**TASK SET:**
1. Put the listing lines starting at the line that contains "collectors: A. Delgado S." and ending at the line that contains "catalogue / barcode: US 1005106" into a two-column CSV with the columns field and value. Give one row per line, with each entry in a single quoted field and any line breaks turned into spaces.
2. Continue the forum thread on the disposal of Ex-HMCS Terra Nova and Ex-HMCS Gatineau from the point where it stops.

--- begin DOCUMENT SECTION ---

# (Final) Bye-bye Ex-HMCS Terra Nova, Gatineau



## The Bread Guy (21 Sep 2009)

This in MERX:


> Department of National Defence (DND), has a requirement for the removal, dismantling and disposal of the "Ex-HMCS Terra Nova & Ex-HMCS Gatineau".



Project overview attached.


----------



## Ex-Dragoon (21 Sep 2009)

I will say bye bye when they are finally towed out of Halifax harbour because guess what, they are still here.


----------



## The Bread Guy (21 Sep 2009)

Ex-Dragoon said:
			
		

> I will say bye bye when they are finally towed out of Halifax harbour because guess what, they are still here.


For ten years or so, according to the attachment.

Let's see how long _this'll_ take, then....


----------



## kincanucks (21 Sep 2009)

Sailed on the Gatineau from 1979 - 1981 and on the Spaceship from 1984-88.  Both good girls.


----------



## FDO (21 Sep 2009)

Maybe they can find a small town up a river and convince them they would make great bed and breakfasts. Seemed to work for Frazer and Cormorant in Bridgewater.


----------



## Eye In The Sky (22 Sep 2009)

Didn't the Navy take one of them back from Bridgewater?  I drove by it earlier this spring while down there, she wasn't in very good shape at all.  IIRC, they couldn't maintain it and whatever they had planned for it didn't pan out.


----------



## FDO (22 Sep 2009)

--- end DOCUMENT SECTION ---
--- begin DATA EXTRACT ---

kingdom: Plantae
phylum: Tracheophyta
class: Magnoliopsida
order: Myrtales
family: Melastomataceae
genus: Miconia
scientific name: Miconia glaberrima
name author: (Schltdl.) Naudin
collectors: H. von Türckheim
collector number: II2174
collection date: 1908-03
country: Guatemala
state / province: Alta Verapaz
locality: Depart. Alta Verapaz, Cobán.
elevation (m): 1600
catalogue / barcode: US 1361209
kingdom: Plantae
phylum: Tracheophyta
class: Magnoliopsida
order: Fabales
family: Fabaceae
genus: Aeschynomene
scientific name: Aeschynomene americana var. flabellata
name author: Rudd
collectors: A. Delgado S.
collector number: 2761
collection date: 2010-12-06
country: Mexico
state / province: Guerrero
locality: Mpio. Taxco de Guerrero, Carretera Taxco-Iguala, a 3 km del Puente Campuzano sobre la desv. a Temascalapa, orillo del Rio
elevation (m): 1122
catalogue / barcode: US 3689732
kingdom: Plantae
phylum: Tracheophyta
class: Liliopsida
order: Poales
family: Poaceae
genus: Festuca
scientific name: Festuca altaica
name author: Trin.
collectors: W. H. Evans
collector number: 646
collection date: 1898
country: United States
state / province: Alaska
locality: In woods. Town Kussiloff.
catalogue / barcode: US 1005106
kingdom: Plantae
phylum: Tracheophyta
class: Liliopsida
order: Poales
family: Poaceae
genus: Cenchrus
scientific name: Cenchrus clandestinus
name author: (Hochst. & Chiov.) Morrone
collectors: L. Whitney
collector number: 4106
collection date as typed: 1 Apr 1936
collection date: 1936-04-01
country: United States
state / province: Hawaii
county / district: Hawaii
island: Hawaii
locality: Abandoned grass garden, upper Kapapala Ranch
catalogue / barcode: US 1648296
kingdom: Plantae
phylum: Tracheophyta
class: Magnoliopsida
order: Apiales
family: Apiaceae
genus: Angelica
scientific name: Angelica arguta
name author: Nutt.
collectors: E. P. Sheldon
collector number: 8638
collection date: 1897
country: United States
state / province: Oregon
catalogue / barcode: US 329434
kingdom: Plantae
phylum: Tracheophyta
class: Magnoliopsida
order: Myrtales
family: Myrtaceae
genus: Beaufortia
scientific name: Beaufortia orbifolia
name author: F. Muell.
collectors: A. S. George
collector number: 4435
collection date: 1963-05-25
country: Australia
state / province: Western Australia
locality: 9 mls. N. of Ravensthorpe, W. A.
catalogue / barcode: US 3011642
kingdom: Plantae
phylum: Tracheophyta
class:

--- end DATA EXTRACT ---

**OUTPUTS IN ORDER:**
1.
field,value
"collectors:","A. Delgado S."
"collector number:","2761"
"collection date:","2010-12-06"
"country:","Mexico"
"state / province:","Guerrero"
"locality:","Mpio. Taxco de Guerrero, Carretera Taxco-Iguala, a 3 km del Puente Campuzano sobre la desv. a Temascalapa, orillo del Rio"
"elevation (m):","1122"
"catalogue / barcode:","US 3689732"
"kingdom:","Plantae"
"phylum:","Tracheophyta"
"class:","Liliopsida"
"order:","Poales"
"family:","Poaceae"
"genus:","Festuca"
"scientific name:","Festuca altaica"
"name author:","Trin."
"collectors:","W. H. Evans"
"collector number:","646"
"collection date:","1898"
"country:","United States"
"state / province:","Alaska"
"locality:","In woods. Town Kussiloff."
"catalogue / barcode:","US 1005106"

2.
I had a friend who was in that area a couple of weeks ago and he said they were still there. Several years ago a group bought Frazer and had her towed to the Government warf in Bridgewater. The plan was to bring her back to how she was in her glory days and make a bed and breakfast out of her. They were going to have it just like it was when commissoned. Sleep in the mess, eat in Cafeteria, etc. They even went as far as to try to get a whaler and a motor workboat to hang in davits with the possiblity of trips down the Lahave River. Well so far the ship is there and as far as I know not one "guest" has ever set foot on board. Too bad though it was a different idea. I don't think I would have paid to stay there. I guess the novelty has worn off for me. 

 So until someone has a better idea or they need an artifical reef off the Lahave I guess she'll sit there a monument to the Cold War and sailors long past.


----------



## AC 011 (22 Sep 2009)

Does anyone know what's happened to the plan to sink the Terra Nova near Brockville as a dive site?  http://www.divercity.on.ca/heritage.html


----------



## Eye In The Sky (22 Sep 2009)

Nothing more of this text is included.